## AVAILABLE RECORDS:
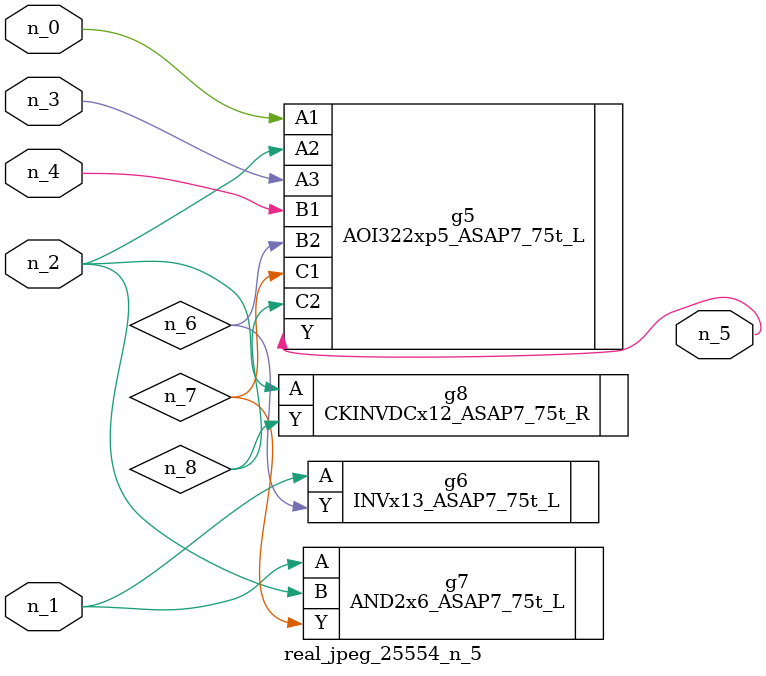
<source format=v>
module real_jpeg_25554_n_5 (n_4, n_0, n_1, n_2, n_3, n_5);

input n_4;
input n_0;
input n_1;
input n_2;
input n_3;

output n_5;

wire n_8;
wire n_6;
wire n_7;

AOI322xp5_ASAP7_75t_L g5 ( 
.A1(n_0),
.A2(n_2),
.A3(n_3),
.B1(n_4),
.B2(n_6),
.C1(n_7),
.C2(n_8),
.Y(n_5)
);

INVx13_ASAP7_75t_L g6 ( 
.A(n_1),
.Y(n_6)
);

AND2x6_ASAP7_75t_L g7 ( 
.A(n_1),
.B(n_2),
.Y(n_7)
);

CKINVDCx12_ASAP7_75t_R g8 ( 
.A(n_2),
.Y(n_8)
);


endmodule
</source>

## GOAL OF THE EXERCISE:
Only the pictures are to be excluded; all other parts of the records above are to be given exactly.

## FINAL ANSWER:
<source format=v>
module real_jpeg_25554_n_5 (n_4, n_0, n_1, n_2, n_3, n_5);

input n_4;
input n_0;
input n_1;
input n_2;
input n_3;

output n_5;

wire n_8;
wire n_6;
wire n_7;

AOI322xp5_ASAP7_75t_L g5 ( 
.A1(n_0),
.A2(n_2),
.A3(n_3),
.B1(n_4),
.B2(n_6),
.C1(n_7),
.C2(n_8),
.Y(n_5)
);

INVx13_ASAP7_75t_L g6 ( 
.A(n_1),
.Y(n_6)
);

AND2x6_ASAP7_75t_L g7 ( 
.A(n_1),
.B(n_2),
.Y(n_7)
);

CKINVDCx12_ASAP7_75t_R g8 ( 
.A(n_2),
.Y(n_8)
);


endmodule
</source>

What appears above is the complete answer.